| patternchange {ordinalpattern} | R Documentation |
Changepoint Detection Using Ordinal Patterns
Description
Test for a change in the dependence structure of two time series using ordinal patterns
Usage
patternchange(tsx,tsy,h=2,conf.level,weight=TRUE,weightfun=NULL,bn=log(length(tsx)),
kernel=function(x){return(max(0,1-abs(x)))})
## S3 method for class 'change'
plot(x, ...)
Arguments
tsx |
numeric vector of first univariate time series. |
tsy |
numeric vector of second univariate time series. |
h |
numeric value determining the length of ordinal pattern. |
conf.level |
numerical value indicating the confidence level of the test. |
weight |
logical value indicating whether one uses weights of the L1 norm or the empirical probability of identical patterns; see details. |
weightfun |
function which defines the weights given the L1 norm between the patterns if |
bn |
numerical value determining the bandwidth of the kernel estimator used to estimate the long run variance. |
kernel |
kernel function for estimating the long run variance. |
x |
object of class |
... |
further arguments passed to the internal plotting function ( |
Details
Given two timeseries tsx and tsy a cusum type statistic tests whether there is a change in the patter dependence or not. The test is based on a comparison of patterns of length h+1 in tsx and tsy. One can either choose the number of identical patterns (weight=FALSE) or a metric that is defined by the weightfun argument to measure the difference between patterns (weight=TRUE). If no (weightfun) is given, the canonical weightfunction is used, which equals 1 if patterns are identical and 0 if the L1 norm of their difference attains the maximal possible value. The value is linear interpolated in between.

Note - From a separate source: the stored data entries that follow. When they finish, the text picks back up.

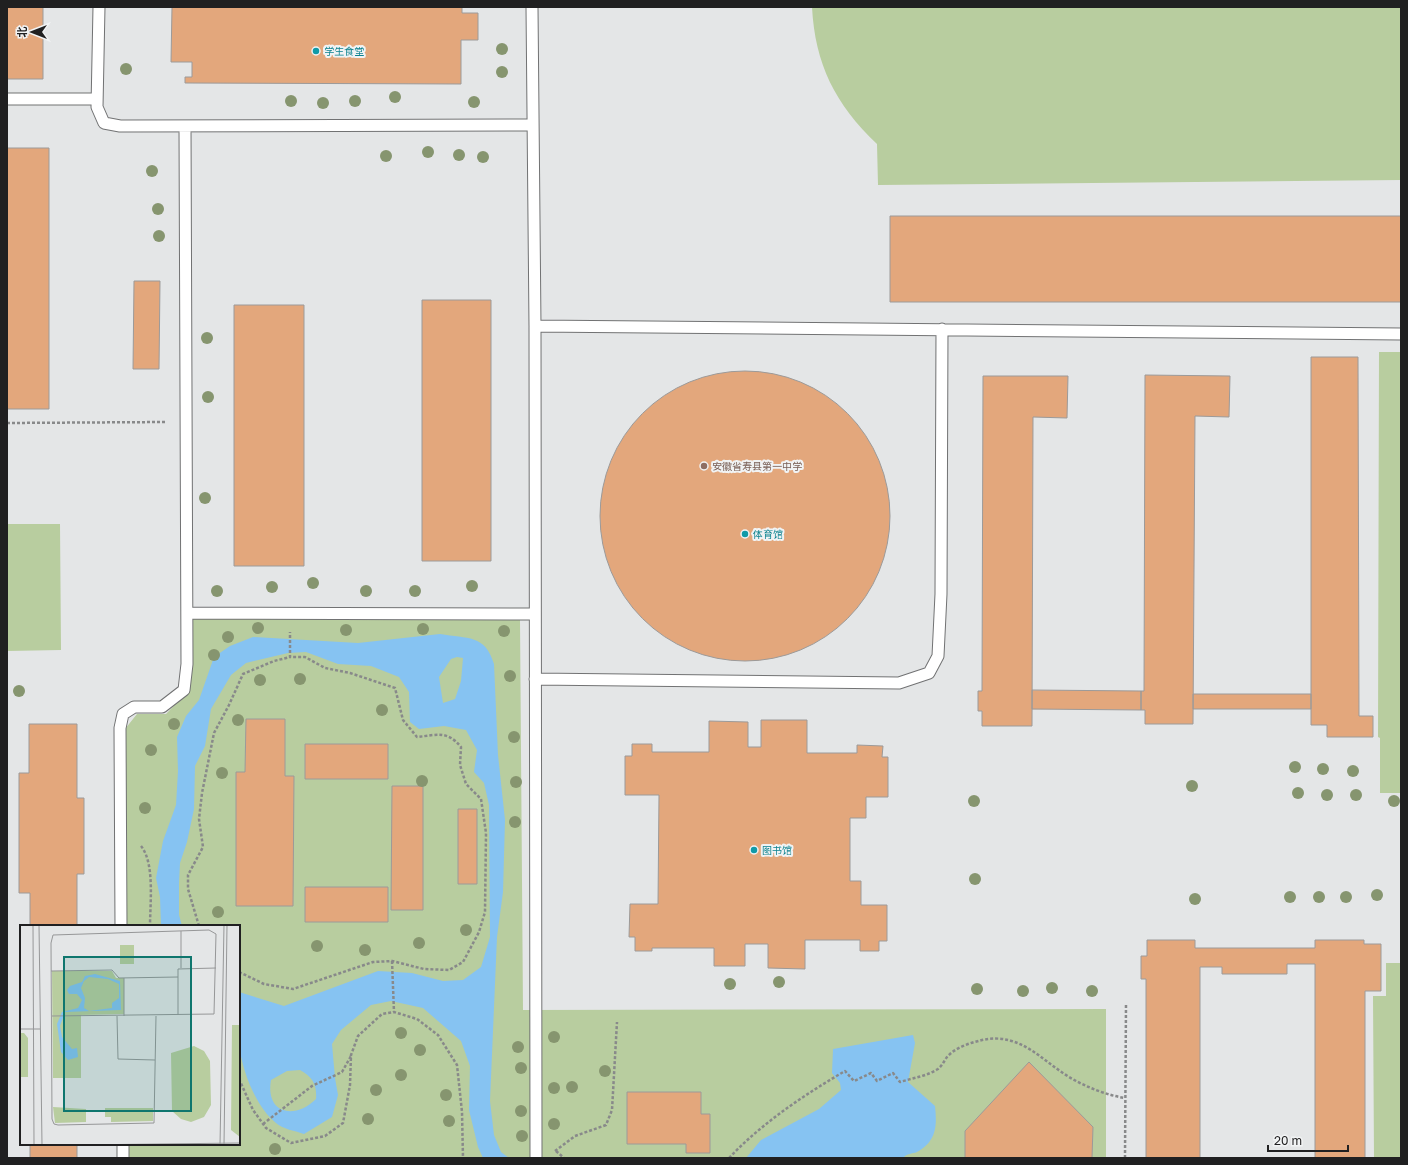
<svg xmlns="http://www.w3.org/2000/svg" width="1408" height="1165" font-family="'Golos Text','Noto Sans SC',sans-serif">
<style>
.green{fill:#b8cd9f}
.water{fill:#86c3f2;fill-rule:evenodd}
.building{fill:#e3a77c;stroke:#9c9a99}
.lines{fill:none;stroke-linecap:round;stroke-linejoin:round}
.service-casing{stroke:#717273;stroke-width:13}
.path{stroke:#88898a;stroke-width:2.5;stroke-dasharray:3 2;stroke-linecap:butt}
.service{stroke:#fff;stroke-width:11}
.tree{fill:#86956f}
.culture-dot{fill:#0f9aa8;stroke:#f1f3f4;stroke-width:1.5}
.education-dot{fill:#8d6e63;stroke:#f1f3f4;stroke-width:1.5}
.labels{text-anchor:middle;stroke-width:4;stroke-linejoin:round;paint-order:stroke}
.culture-label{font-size:10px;fill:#0d838f;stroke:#f1f3f4;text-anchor:start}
.education-label{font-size:10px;fill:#785e54;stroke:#f1f3f4;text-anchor:start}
.inset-road{fill:none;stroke:#969798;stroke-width:1}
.view{fill:#0f766e;fill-opacity:0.15;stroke:#0f766e;stroke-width:2}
.inset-edge{fill:none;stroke:#202021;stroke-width:2}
</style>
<rect width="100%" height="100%" fill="#e4e6e7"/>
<!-- green -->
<path class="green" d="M812,7H1401V180L878,185L877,144C835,104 815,64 812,7Z
M1379,352H1401V793H1380V738L1378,737Z
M7,524H60L61,650L7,651Z
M193,617L520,620L523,1010L1106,1009V1158H127V1144H239V926H126L125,729L137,714H166L190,689Z
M1386,963H1401V1158H1374L1373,996H1386Z"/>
<!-- water -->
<path class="water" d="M440,634C468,639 485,634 494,664L498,755L505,820L503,892L497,937L490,1101L494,1135L501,1152L509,1158H483L478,1147L469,1110L470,1066L461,1041L423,1008L391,1001L371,1005L341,1030L332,1044L335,1078L338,1095L332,1117L304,1134C296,1131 282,1129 276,1123C255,1106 242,1070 239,1044C237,1027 239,1009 239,992L284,1006L378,971L412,973L443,981L463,980L481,967L490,937L489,805L484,783L474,772L477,750L466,730L444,726L419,729L410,722L409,692L399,677L371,666L338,664L306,652L288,653L246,663L231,675L211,709L205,746L195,766L194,809L187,842L180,863L179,883V915L182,926H161L160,897L156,878L163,841L176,805L178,771L177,737L186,716L199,700L214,657L230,646L253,637L358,643ZM457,657L463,658L461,681L455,699L443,703L439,677L451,659ZM300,1070C313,1077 317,1085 316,1099C295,1120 265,1114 271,1080L287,1071Z
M913,1035L915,1043L908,1082L935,1106C937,1125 937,1141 917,1152C912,1154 907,1153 903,1158H746L761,1140L819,1109L841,1090L840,1083L832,1073L833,1049Z"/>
<!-- building -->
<path class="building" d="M7,7H43V79H7Z
M172,7H462V13H478V40H461V84L185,83V77H192V62H171Z
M7,148H49V409H7Z
M890,216H1401V302H890Z
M134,281H160L159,369H133Z
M422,300H491V561H422Z
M234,305H304V566H234Z
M1311,357H1358L1359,716H1373V737H1327V725H1311Z
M600 516a145 145 0 1 1 290 0a145 145 0 1 1-290 0Z
M1145,375L1230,376L1229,417L1195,416L1193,724H1145V710H1141V691H1144Z
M983,376H1068L1067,418L1033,417L1032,726H982V711H978V691H982Z
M1032,690L1141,691V710L1032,709Z
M1193,694H1311V709H1193Z
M246,719H285V776H294L293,906H236V772H245Z
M761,720H807V753H857V745L883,746L882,757H888V797H866V818H850V881H861V905H887V941H879V951H860V940H805V969L768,968V944H745V966H714V948H652V951H635V937H629L630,904H658L659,795H625V756H632V744H652V752H709V721L748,722V747H761Z
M29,724H77V798H84V874H77V926H30V893H19V773H29Z
M305,744H388V779H305Z
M392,786H423V910H391Z
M458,809H477V884H458Z
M305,887H388V922H305Z
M1147,940H1195V948H1315V940H1364V944H1381V991H1365V1158H1315V964H1287V974H1222V967H1200V1158H1146V979H1141V956H1147Z
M1029,1062L1093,1127L1092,1158H965V1131Z
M627,1092H701V1114H710V1153H686V1144H627Z
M30,1144H77V1158H30Z"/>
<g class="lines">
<defs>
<path id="service" d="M99,7L97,107L104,123L120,126L533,125
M532,7L535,326L536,1158
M7,99H97
M535,326L1401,334
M187,613L535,614
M535,679L899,683L929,673L938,656L941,594L942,329
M121,926L120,728L123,714L134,707H162L184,690L187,664L185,126
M123,1144V1158"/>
</defs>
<!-- service casing -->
<use href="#service" class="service-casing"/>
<!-- path -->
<path class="path" d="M7,423L166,422
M141,846C155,863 150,904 150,926
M199,926L188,889V875L203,847L199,819L202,793L214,733L229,705L243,674L274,661L290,657
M392,961L394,1012
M239,972L264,984L293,989L373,962L392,961L424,969L449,970L463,962L479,932L485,912L486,833L481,799L466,784L460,765L461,747C447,730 437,735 417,737L403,720L395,688L350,673L325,668L305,657H290V632
M239,1079L253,1110L266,1128L291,1143L325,1136L343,1123L350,1085L351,1055L358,1036L382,1014L394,1012L417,1019L438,1035L457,1065L462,1112L463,1158
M263,1124L312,1086L342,1072L351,1056
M555,1151L575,1136L606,1125L612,1110L617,1022
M556,1151L564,1158
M729,1158C762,1123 804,1095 845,1071L854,1081L871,1073L877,1081L893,1073L900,1082C913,1078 927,1076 938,1069C942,1066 944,1061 947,1057C956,1047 970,1043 982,1040C1020,1032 1040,1059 1069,1077C1086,1087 1106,1095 1125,1098
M1125,1158L1126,1004"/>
<!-- service -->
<use href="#service" class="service"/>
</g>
<!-- trees -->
<g class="tree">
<circle cx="502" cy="49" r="6"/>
<circle cx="126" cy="69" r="6"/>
<circle cx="502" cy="72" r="6"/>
<circle cx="395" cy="97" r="6"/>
<circle cx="291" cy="101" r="6"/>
<circle cx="355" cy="101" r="6"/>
<circle cx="474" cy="102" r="6"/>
<circle cx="323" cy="103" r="6"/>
<circle cx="428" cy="152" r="6"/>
<circle cx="459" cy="155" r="6"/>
<circle cx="386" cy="156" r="6"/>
<circle cx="483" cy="157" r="6"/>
<circle cx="152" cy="171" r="6"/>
<circle cx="158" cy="209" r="6"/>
<circle cx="159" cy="236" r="6"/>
<circle cx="207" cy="338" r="6"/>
<circle cx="208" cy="397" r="6"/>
<circle cx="205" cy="498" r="6"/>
<circle cx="313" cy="583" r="6"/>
<circle cx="472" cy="586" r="6"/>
<circle cx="272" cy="587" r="6"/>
<circle cx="217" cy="591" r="6"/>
<circle cx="366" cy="591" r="6"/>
<circle cx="415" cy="591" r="6"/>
<circle cx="258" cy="628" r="6"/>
<circle cx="423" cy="629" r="6"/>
<circle cx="346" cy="630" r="6"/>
<circle cx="504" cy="631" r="6"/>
<circle cx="228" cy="637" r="6"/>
<circle cx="214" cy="655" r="6"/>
<circle cx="510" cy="676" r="6"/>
<circle cx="300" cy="679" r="6"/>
<circle cx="260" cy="680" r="6"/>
<circle cx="19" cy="691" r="6"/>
<circle cx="382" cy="710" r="6"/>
<circle cx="238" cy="720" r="6"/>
<circle cx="174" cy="724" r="6"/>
<circle cx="514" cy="737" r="6"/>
<circle cx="151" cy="750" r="6"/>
<circle cx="1295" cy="767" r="6"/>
<circle cx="1323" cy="769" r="6"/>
<circle cx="1353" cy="771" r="6"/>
<circle cx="222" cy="773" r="6"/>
<circle cx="422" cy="781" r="6"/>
<circle cx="516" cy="782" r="6"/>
<circle cx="1192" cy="786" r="6"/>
<circle cx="1298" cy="793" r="6"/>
<circle cx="1327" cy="795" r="6"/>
<circle cx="1356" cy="795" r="6"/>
<circle cx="974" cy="801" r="6"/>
<circle cx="1394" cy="801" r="6"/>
<circle cx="145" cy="808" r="6"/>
<circle cx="515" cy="822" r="6"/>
<circle cx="975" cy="879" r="6"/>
<circle cx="1377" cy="895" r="6"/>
<circle cx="1290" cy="897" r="6"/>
<circle cx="1319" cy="897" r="6"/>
<circle cx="1346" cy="897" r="6"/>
<circle cx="1195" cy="899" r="6"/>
<circle cx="218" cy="912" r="6"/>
<circle cx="466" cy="930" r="6"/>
<circle cx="419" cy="943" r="6"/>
<circle cx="317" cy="946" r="6"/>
<circle cx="365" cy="950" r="6"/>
<circle cx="779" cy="982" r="6"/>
<circle cx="730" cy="984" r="6"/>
<circle cx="1052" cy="988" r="6"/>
<circle cx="977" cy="989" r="6"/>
<circle cx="1023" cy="991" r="6"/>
<circle cx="1092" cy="991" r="6"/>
<circle cx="401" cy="1033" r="6"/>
<circle cx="554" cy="1037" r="6"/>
<circle cx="518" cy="1047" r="6"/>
<circle cx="420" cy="1050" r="6"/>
<circle cx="521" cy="1068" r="6"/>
<circle cx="605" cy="1071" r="6"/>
<circle cx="401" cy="1075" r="6"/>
<circle cx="572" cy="1087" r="6"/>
<circle cx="554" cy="1088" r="6"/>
<circle cx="376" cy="1090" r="6"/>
<circle cx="446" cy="1095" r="6"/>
<circle cx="521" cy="1111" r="6"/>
<circle cx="368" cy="1119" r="6"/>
<circle cx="449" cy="1121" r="6"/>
<circle cx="554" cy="1124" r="6"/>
<circle cx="522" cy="1136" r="6"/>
<circle cx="275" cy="1149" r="6"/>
</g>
<!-- markers -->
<g class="culture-dot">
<circle cx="316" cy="51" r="4"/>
<circle cx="745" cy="534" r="4"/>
<circle cx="754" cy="850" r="4"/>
</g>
<circle class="education-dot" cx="704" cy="466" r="4"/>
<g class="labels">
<!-- culture labels -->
<g class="culture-label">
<text x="324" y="55">学生食堂</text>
<text x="753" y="538">体育馆</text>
<text x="762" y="854">图书馆</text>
</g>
<!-- education labels -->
<g class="education-label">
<text x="712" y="470">安徽省寿县第一中学</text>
</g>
</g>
<!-- overview -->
<g transform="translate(20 925)">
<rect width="220" height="220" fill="#e4e6e7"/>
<path d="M100,20H114V39H100ZM32,46H92L96,53H104V89L61,90V153H33ZM212,100H220V212L211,205ZM0,108H4L8,113V152H0ZM174,121L184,126L190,136L191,180L184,192L171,197L161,194L152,186L151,128ZM33,182L66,184V197L35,198ZM85,183H133V196L91,197V192H85Z" fill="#b8cd9f"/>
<path d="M75,49L100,56L101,85L45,87L40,101L42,112L52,124L57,123L58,132L48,135L41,127L37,99L42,87L58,83L62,75L57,69H49L47,65L50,61L62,57L65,51ZM69,52L88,54L99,59V73L92,78V83L69,86L64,83L65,73L61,63L64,56Z" fill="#86c3f2" fill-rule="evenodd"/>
<path class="inset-road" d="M13,0L14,220M19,0L22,220M161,6V43M31,46L92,45L99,53L158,52M158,90V44L196,43M32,91L194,89L196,9L189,5L33,10L31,18L32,194L34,199L38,200L134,198L136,91M97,91L98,134L135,135M104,91V53M0,104H20M57,220L220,218M200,220L204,0M204,220L207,0"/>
<path class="view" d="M44,32H171V186H44Z"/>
<rect width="220" height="220" class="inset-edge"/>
</g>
<!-- border -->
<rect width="1408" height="1165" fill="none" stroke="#202021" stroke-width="16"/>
<!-- north arrow -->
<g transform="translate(32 32) rotate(270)" stroke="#f1f3f4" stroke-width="3" paint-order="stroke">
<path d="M0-3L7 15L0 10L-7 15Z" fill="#202021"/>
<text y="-6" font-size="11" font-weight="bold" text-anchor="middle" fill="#202021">北</text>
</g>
<!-- scale -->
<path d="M1268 1145v6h80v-6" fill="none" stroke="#202021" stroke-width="2"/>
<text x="1274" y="1145" font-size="12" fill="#202021" stroke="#f1f3f4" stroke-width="3" paint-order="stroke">20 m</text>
</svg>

The procedure depends on an estimate of the long run variance. Here a kernel estimator is used. A kernel function and a bandwidth can be set using the arguments kernel and bn. If none of them is given, the bartlett kernel with a bandwidth of log(n), where n equals the length of the timeseries, is used.
Value
Object with classes "change" and "htest" containing the following values:
statistic |
the value of the test statistic. Under the null the test statistic follows asymptotically a Kolmogorov Smirnov distribution. |
p.value |
the p-value of the test. |
estimate |
the estimated time of change. |
null.value |
the jump height of the at most one change point model, which is under the null hypothesis always 0. |
alternative |
a character string describing the alternative hypothesis. |
method |
a characters string describing the test. |
trajectory |
the cumulative sum on which the tests are based on. Could be used for additional plots. |
Author(s)
Alexander Dürre
References
Schnurr, A. (2014): An ordinal pattern approach to detect and to model leverage effects and dependence structures between financial time series, Statistical Papers, vol. 55, 919–931.
Schnurr, A., Dehling, H. (2017): Testing for Structural Breaks via Ordinal Pattern Dependence, Journal of the American Statistical Association, vol. 112, 706–720.
See Also
Estimation of the pattern dependence is provided by patterndependence.
Examples
set.seed(1066)
a1 <- cbind(rnorm(100),rnorm(100))
a2 <- rmvnorm(100,sigma=matrix(c(1,0.8,0.8,1),ncol=2))
A <- rbind(a1,a2)
testresult <- patternchange(A[,1],A[,2])
plot(testresult)
testresult